**SELECTED EXTRACT:**
┌──

Abraham Samuel, also known as "Tolinar Rex," born in Martinique (or possibly in Anosy, Madagascar), was a mulatto pirate of the Indian Ocean in the days of the Pirate Round in the late-1690s. Being shipwrecked on his way back to New York, he briefly led a combined pirate-Antanosy kingdom from Fort Dauphin (see Tolanaro), Madagascar, from 1697 until he died there in 1705.

Life
Samuel had been born and raised in Martinique. In 1696 he arrived in the Arabian Sea, serving as quartermaster aboard the pirate ship John and Rebecca. Decimated by illness, they sailed down the eastern coast of Madagascar, seeking slaves to bring back to the New World with them. In October, 1697, while at anchor in the Fort Dauphin harbor, a storm came up which resulted in their anchor ropes being severed and their ship beached. They took refuge in the abandoned fort while they waited for another ship to come rescue them. However, the elderly princess of the Antanosy king felt Samuel was her son, who her French husband had taken with him when he left Fort Dauphin in 1674. And before long, with 20 heavily armed fellow pirates who served as his bodyguard along with 300 Antanosy soldiers, Samuel was proclaimed king of the region surrounding Fort Dauphin, taking the title of "King of Port Dolfphin, Tollannare, Farrawe, Fanquestt, Fownzahira in Madagascar" (p. 413). This was most likely the old heartland of the ZafiRaminia kingdom. He had 15 large outrigger canoes and was constantly at war with the Antanosy king Diamarang Diamera.

└──

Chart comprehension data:
┌──

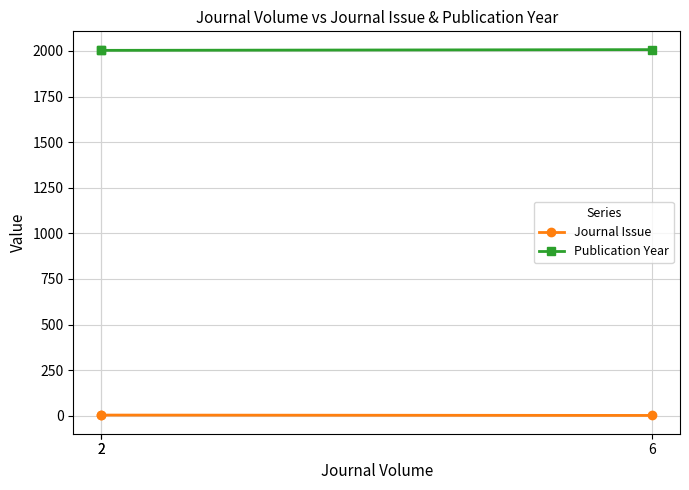

How many lines are shown in the chart?

2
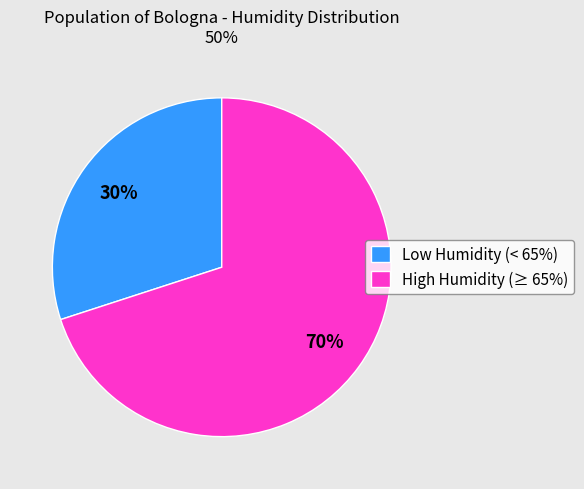

To the nearest percent, what is the average slice percentage?

50%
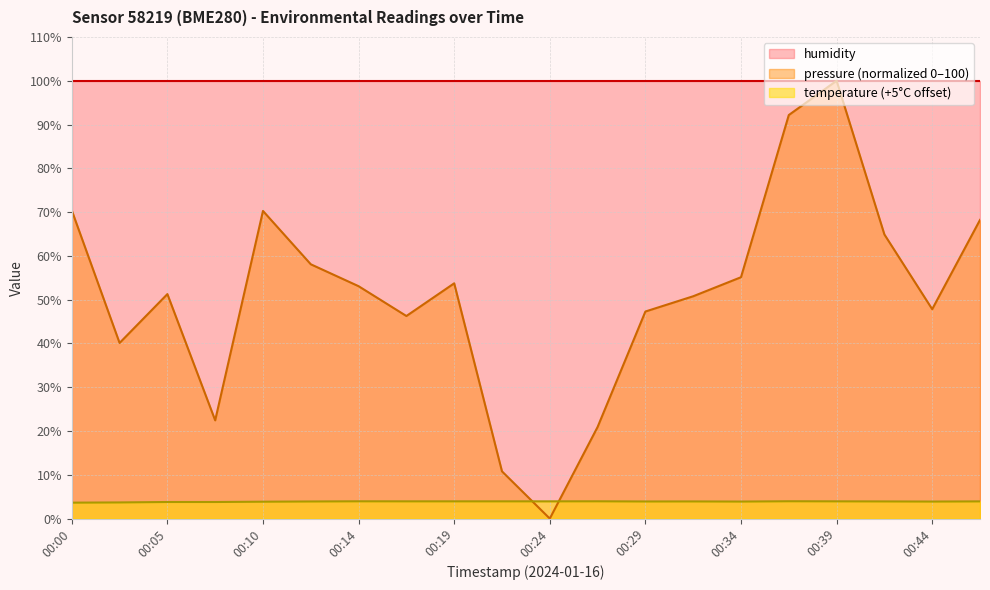

Where is the first local maximum for temperature?

00:14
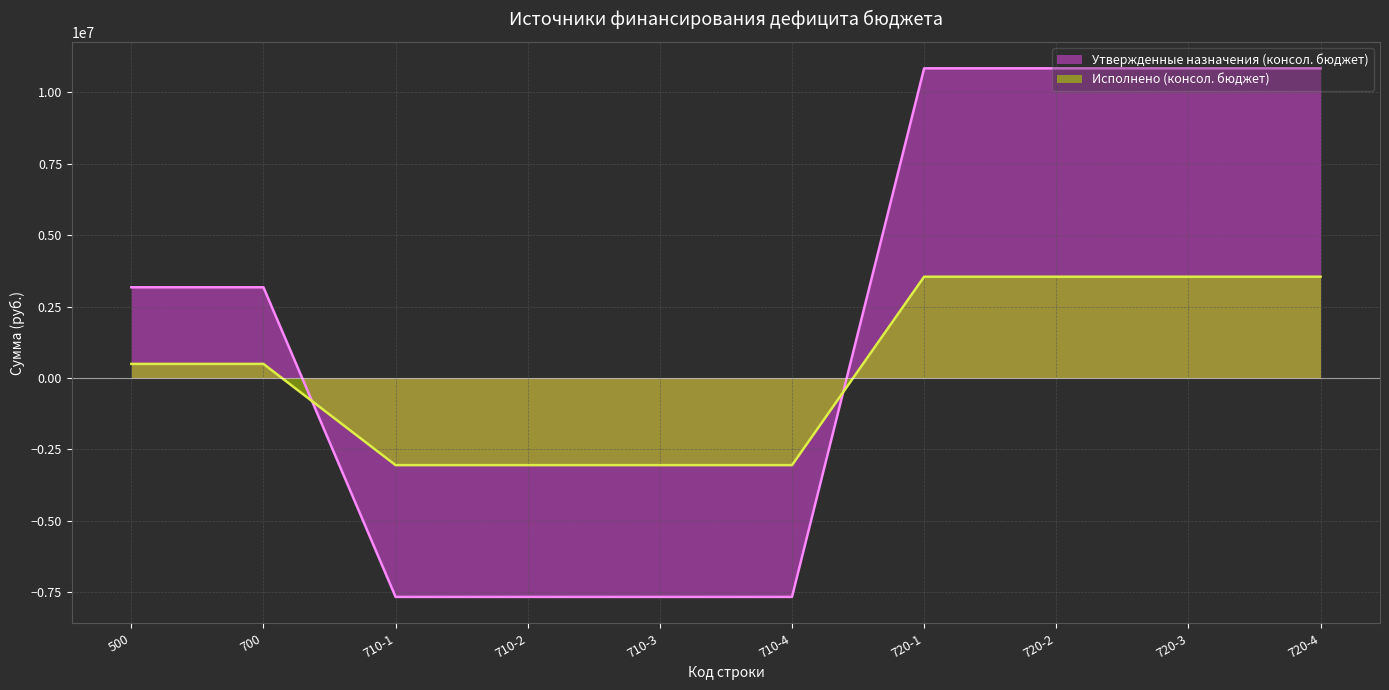

At which label does Утвержденные назначения (консол. бюджет) reach its peak?

720-1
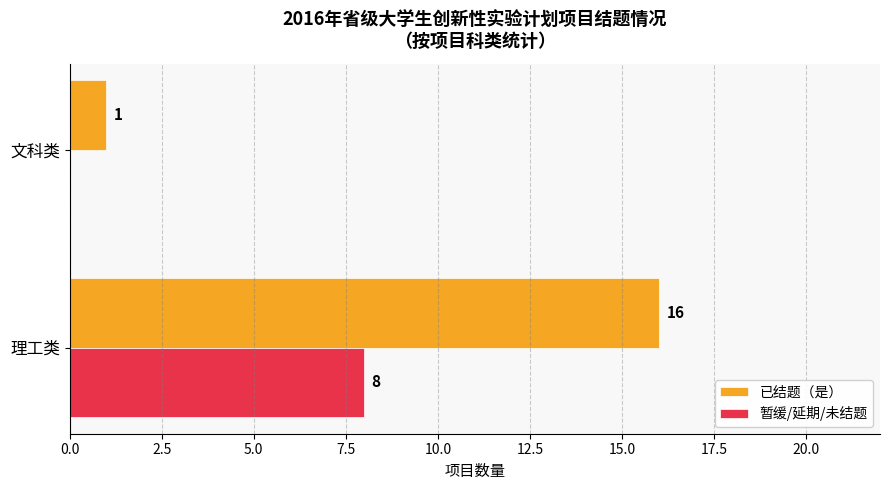

How many series are shown in this chart?

2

└──

**WORK TASK 1:**
Reproduce the text on the pirate Abraham Samuel word for word, starting with "Abraham Samuel, also" and going on through "there in 1705.".
**WORK TASK 2:**
Extend the text on the pirate Abraham Samuel, picking up right after its final sentence.

**ANSWER SECTION 1:**
Abraham Samuel, also known as "Tolinar Rex," born in Martinique (or possibly in Anosy, Madagascar), was a mulatto pirate of the Indian Ocean in the days of the Pirate Round in the late-1690s. Being shipwrecked on his way back to New York, he briefly led a combined pirate-Antanosy kingdom from Fort Dauphin (see Tolanaro), Madagascar, from 1697 until he died there in 1705.

**ANSWER SECTION 2:**
One of the incidents during Samuel's brief rule of the Fort Dauphin area was the following. In 1698, early in the career of John Cruger (the elder, the Mayor of New York from 1739 till his death in 1744), while he was "a mere youth" he was appointed as Supercargo under Captain (see Captain (nautical)) Appel of the Prophet Daniel, to buy slaves for what was by then a regular "slaver" (slave ship) out of New York. It was bound for Madagascar on what would be its last voyage. Of that fateful trip, during which Cruger met and very unsuccessfully sought to do business with Abraham Samuel in Fort Dauphin, he wrote:

New York, Friday, 15th July, 1698, we weighed anchor bound for the island of Don Mascowrena; 3d October, found ourselves under the ... St. Thomas Island, went in to water and clean the ship ; ... 7th October, sailed from St. Thomas; 20th February, 1699, Captain and Master judged themselves to leeward of the island Don Mascowrena; Sunday, 13th July, we arrived at Mattatana, (whither we had been compelled to turn our course,) and I went on shore to trade for negroes, but the harbor proving bad we were forced to remove from that place – I having purchased 50 slaves at St. Mattatana; 24th August, arrived at Fort Dolphin; 27th do.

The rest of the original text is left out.